Research establishes that the frontal cortex and reasoning are of the brain continue to develop until the age of 25 in healthy resilient brains. This development can be altered or slowed if a youth is in crisis, and we cannot presume a fully reasoning adult brain just because someone is over 18. In addition, children and youth often have difficulty understanding what has happened to them in traumatic situations, and the ways they react can be highly shame-based and disruptive to their brain development. This often also negatively affects their ability to have healthy relationships with themselves and others.

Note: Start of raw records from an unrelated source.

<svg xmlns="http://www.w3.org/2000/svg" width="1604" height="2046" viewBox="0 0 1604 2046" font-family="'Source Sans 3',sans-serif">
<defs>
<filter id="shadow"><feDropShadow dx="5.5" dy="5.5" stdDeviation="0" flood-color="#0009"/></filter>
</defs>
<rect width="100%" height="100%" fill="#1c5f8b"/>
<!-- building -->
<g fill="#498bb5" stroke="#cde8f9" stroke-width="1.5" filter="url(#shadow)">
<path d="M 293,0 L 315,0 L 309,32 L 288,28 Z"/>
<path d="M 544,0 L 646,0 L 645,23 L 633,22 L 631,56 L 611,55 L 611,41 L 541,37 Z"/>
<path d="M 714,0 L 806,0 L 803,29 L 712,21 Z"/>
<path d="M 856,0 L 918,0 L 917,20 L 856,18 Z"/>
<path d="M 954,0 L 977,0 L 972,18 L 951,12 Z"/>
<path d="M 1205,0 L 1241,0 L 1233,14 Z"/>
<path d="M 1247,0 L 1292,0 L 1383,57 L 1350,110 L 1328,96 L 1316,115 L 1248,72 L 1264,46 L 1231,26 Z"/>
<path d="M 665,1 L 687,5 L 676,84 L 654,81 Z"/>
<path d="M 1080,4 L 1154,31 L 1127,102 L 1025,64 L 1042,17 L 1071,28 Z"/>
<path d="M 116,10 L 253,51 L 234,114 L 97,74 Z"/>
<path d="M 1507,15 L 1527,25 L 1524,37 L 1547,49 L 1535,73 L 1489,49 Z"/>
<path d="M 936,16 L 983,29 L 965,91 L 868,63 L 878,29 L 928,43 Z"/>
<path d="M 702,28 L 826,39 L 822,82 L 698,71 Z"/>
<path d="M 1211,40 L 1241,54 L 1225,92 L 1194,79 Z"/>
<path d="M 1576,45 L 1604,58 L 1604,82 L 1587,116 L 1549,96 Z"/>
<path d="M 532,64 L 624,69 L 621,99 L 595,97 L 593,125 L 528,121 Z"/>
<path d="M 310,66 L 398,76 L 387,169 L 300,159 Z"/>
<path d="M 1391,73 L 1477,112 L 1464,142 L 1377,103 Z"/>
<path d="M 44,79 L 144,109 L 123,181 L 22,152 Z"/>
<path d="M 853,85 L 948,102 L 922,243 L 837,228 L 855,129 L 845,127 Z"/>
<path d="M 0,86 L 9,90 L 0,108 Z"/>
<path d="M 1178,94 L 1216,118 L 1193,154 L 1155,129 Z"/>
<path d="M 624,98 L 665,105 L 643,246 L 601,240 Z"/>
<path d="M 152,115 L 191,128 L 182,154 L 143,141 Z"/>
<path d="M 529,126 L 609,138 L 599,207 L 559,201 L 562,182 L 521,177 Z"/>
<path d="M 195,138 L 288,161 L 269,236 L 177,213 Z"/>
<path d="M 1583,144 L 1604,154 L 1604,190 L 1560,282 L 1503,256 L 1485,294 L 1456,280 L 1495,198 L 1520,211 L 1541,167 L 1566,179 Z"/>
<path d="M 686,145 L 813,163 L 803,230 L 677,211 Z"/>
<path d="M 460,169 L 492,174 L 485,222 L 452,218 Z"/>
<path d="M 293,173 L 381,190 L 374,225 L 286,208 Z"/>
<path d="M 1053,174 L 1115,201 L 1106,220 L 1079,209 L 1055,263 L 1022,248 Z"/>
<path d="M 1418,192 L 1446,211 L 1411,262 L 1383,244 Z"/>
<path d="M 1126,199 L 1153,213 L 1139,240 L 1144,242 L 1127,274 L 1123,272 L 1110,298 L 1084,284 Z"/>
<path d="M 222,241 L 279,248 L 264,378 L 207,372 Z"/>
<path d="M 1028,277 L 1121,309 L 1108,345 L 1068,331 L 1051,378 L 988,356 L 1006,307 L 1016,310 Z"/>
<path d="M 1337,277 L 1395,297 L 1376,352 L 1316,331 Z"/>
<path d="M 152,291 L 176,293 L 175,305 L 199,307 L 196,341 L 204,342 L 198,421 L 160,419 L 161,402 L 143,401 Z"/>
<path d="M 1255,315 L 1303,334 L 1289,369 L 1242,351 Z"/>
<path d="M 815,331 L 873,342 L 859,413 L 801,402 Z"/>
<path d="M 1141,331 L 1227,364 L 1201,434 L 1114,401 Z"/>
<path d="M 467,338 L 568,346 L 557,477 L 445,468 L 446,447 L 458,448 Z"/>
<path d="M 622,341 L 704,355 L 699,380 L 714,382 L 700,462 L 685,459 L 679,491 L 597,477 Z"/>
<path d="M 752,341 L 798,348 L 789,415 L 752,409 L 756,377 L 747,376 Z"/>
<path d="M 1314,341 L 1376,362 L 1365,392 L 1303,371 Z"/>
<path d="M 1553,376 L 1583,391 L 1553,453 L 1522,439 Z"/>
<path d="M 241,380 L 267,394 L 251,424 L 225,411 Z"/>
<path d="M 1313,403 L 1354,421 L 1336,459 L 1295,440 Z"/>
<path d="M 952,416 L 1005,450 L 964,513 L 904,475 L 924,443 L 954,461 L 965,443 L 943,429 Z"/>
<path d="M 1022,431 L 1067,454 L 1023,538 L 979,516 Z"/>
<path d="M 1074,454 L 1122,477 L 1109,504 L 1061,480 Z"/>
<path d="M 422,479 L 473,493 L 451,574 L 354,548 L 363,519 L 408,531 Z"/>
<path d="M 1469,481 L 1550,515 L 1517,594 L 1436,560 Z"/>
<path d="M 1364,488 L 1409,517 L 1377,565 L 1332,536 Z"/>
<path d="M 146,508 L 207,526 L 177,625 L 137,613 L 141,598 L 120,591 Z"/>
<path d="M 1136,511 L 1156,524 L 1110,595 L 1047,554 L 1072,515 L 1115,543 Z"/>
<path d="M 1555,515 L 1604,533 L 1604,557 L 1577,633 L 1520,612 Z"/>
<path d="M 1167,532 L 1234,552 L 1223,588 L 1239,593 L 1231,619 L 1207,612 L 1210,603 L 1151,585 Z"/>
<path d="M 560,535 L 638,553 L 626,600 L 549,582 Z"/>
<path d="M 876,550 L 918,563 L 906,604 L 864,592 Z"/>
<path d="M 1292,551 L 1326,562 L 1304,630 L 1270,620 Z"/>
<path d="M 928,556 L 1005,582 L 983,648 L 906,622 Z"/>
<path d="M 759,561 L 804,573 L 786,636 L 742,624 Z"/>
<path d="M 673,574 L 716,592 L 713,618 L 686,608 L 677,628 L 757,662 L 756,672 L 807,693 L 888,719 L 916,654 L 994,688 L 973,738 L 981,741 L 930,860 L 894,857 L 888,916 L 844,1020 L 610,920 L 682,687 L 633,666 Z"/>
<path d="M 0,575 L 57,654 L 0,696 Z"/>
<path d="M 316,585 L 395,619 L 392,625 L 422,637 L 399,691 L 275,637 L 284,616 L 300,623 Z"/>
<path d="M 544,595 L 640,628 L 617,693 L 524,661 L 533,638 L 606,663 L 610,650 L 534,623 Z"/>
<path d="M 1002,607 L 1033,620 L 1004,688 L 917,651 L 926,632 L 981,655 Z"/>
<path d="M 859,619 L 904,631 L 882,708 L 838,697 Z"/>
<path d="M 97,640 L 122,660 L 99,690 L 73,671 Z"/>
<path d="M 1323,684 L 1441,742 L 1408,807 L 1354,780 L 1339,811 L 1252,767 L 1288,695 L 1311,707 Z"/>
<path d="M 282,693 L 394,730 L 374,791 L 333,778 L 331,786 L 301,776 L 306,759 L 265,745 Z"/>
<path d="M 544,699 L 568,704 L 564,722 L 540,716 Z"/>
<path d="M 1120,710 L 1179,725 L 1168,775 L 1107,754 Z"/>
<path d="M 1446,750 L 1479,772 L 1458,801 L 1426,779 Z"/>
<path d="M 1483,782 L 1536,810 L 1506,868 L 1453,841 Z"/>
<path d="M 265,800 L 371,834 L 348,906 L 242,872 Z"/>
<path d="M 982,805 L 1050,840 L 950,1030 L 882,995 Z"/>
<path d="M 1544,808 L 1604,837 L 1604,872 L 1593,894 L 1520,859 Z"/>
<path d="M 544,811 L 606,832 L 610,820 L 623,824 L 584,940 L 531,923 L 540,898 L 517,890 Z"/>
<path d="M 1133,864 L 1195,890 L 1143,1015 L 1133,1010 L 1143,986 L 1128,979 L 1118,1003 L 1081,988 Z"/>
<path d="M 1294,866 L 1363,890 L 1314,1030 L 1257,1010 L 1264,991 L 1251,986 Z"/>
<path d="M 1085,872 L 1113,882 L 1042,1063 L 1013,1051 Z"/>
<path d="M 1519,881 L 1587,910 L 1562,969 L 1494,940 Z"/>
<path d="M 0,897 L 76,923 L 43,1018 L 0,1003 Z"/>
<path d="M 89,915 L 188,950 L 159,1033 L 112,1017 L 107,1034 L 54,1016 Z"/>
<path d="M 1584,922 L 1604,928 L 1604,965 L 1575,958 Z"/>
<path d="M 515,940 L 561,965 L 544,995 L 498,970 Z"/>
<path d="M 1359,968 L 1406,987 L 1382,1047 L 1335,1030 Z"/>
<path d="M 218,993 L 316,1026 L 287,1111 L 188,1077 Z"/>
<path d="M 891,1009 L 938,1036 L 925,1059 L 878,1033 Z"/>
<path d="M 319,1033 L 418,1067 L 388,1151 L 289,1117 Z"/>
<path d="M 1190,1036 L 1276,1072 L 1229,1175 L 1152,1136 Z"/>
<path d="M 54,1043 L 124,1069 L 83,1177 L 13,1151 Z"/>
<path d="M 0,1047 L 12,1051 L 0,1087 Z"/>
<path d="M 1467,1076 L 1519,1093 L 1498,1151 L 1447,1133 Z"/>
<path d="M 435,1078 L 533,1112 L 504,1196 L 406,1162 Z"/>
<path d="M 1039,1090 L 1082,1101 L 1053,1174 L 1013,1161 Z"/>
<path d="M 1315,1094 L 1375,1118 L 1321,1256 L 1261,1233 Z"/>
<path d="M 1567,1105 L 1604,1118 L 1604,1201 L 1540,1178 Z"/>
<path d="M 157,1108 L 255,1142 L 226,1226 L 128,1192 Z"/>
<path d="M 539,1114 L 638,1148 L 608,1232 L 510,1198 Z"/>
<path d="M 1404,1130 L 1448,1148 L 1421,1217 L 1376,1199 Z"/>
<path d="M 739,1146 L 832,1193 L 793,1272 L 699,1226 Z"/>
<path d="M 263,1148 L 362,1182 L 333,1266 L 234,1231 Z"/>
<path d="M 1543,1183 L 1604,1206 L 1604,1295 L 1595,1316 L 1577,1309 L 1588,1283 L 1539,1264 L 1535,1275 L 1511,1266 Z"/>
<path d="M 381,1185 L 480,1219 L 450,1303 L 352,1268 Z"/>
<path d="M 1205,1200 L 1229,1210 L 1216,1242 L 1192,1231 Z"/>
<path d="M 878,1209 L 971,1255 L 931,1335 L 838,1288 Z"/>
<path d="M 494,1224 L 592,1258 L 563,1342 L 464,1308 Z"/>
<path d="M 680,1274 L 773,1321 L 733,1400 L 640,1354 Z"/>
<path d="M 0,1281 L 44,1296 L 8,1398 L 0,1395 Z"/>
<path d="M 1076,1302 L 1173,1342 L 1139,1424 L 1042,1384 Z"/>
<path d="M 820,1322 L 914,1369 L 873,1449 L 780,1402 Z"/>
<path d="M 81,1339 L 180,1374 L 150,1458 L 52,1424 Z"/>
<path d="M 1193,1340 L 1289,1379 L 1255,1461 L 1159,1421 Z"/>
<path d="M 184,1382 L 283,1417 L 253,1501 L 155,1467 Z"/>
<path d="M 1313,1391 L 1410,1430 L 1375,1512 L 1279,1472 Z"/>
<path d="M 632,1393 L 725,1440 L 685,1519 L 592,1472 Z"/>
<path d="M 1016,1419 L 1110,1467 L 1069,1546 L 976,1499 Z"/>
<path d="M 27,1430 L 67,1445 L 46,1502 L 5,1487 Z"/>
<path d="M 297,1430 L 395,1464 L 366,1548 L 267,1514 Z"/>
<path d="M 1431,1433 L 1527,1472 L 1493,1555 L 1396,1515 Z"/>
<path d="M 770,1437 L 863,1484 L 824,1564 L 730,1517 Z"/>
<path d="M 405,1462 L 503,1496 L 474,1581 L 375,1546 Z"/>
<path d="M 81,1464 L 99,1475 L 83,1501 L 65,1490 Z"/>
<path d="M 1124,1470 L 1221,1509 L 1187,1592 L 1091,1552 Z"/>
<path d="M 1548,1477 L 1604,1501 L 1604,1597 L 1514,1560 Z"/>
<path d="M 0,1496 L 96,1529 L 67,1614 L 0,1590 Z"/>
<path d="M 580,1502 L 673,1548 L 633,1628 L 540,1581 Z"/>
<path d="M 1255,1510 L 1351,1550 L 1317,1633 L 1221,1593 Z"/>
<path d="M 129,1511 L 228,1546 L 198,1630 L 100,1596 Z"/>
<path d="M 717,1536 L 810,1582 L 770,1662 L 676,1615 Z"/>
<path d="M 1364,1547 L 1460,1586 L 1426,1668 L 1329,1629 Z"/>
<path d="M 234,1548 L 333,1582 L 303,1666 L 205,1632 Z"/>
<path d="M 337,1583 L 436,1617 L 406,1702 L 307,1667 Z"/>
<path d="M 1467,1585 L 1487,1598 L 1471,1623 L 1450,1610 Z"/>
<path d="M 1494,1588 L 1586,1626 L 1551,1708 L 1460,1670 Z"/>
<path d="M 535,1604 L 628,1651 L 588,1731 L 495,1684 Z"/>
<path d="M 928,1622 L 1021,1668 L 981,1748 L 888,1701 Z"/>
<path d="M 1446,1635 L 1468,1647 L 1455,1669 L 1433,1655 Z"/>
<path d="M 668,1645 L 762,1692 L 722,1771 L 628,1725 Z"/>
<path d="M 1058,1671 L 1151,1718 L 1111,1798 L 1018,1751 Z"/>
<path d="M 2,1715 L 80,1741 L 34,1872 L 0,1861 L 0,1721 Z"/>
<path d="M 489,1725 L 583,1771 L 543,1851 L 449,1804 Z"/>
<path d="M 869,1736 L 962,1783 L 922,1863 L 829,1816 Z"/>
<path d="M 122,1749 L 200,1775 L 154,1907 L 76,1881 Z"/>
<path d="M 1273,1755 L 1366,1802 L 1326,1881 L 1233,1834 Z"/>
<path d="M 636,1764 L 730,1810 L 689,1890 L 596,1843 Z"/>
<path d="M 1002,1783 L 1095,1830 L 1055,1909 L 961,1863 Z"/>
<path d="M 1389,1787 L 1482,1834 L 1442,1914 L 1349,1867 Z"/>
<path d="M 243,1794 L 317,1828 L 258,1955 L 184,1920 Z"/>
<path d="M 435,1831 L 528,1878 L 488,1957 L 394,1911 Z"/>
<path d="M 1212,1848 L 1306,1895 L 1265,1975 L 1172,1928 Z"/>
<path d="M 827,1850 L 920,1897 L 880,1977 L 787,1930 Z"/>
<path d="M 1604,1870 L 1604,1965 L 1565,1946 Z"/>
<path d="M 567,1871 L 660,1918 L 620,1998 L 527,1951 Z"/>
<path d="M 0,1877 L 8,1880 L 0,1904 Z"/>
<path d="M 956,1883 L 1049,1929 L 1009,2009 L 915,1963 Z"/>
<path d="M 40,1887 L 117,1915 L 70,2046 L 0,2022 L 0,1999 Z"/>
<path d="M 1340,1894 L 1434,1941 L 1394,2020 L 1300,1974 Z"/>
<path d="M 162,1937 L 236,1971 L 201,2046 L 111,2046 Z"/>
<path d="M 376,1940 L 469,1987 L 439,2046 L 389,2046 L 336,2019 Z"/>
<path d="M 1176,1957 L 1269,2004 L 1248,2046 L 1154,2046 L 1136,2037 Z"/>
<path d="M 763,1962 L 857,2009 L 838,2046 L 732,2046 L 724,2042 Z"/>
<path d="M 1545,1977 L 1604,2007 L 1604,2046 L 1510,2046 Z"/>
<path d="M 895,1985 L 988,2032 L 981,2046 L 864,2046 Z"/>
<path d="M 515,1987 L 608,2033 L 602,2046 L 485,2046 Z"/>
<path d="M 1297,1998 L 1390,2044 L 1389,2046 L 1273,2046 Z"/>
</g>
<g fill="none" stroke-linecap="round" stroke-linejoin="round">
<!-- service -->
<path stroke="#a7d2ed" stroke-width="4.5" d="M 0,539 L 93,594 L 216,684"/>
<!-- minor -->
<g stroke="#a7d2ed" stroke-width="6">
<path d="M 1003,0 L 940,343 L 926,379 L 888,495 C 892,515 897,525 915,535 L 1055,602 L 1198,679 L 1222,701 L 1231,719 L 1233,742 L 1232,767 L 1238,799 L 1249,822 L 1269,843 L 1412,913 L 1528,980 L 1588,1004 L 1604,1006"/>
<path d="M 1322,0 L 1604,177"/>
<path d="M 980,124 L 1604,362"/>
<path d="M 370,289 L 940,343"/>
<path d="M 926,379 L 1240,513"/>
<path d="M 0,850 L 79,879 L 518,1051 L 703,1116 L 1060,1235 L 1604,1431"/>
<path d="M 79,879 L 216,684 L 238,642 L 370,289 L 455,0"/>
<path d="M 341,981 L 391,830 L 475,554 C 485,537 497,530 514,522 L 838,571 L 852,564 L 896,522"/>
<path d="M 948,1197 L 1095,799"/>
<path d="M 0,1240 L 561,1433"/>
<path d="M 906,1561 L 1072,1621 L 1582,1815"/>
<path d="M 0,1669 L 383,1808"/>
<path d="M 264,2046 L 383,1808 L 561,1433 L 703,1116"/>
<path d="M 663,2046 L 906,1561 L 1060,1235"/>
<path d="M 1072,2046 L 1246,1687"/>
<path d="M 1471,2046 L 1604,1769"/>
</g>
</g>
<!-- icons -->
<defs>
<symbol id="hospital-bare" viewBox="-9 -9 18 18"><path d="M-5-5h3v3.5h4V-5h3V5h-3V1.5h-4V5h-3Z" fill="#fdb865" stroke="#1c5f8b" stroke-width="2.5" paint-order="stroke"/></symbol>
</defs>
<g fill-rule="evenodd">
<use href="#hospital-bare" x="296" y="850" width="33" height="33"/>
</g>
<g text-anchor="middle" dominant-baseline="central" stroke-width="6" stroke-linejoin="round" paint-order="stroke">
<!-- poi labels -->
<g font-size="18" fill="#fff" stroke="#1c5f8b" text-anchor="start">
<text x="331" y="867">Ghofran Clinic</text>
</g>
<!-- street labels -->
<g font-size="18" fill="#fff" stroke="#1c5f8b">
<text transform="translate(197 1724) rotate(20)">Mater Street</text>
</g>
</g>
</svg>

Therefore, placing chronological expectations on young people who are the age of “adulthood” (18) in our systems, before their rational brains have fully developed, and expecting them to find benefit and support through the same systems that service adults, with the expectation that they have all of the life skills and tools as those adults, is setting the young person and the system up for failure.

 

Establishment of Community Youth Support Centers

One of the priority Youth Agency Collaboration innovations is creating small, community-based 24/7 crisis intervention, intake, and holistic wellbeing and life skills assessment services that are co-located with resource hubs for youth across Edmonton. This would eliminate many of the immediate gaps for youth in crisis in ensuring that any young person would have a save place to get help in their community and not be turned away.

 

24/7 Help (In communities where youth live)

  • Crisis identification, diversion, triage, de-escalation, and stabilization
  • Emergency and reserved beds (ideally 12 or fewer)
  • Holistic wellbeing and life skills assessment and entry into the Youth Agency Collaboration connected communities of care

 

Resource and services hub (Monday-Friday)

  • Onsite medical clinic
  • Onsite mental health support
  • Housing connections
  • Cultural and identity supports
  • Employment and education connections
  • Programming and recreation

 

Currently, YESS is demonstrating the first Community Youth Support Centre. Because the need is so great and the strategy is so compelling, we have leaned in to creating the first site to demonstrate and evaluate the coordinated intake and holistic assessment components. In June 2023, YESS consolidated all of our existing programming, recreation, mental health, and primary medical care into the Whyte Avenue location, alongside our 24/7 access to emergency beds and crisis intervention. Our intent is to address the immediate need we are seeing for youth in crisis and build a strong evaluation model for the Community Youth Support Centre that is scalable and repeatable across the city and potentially across the province.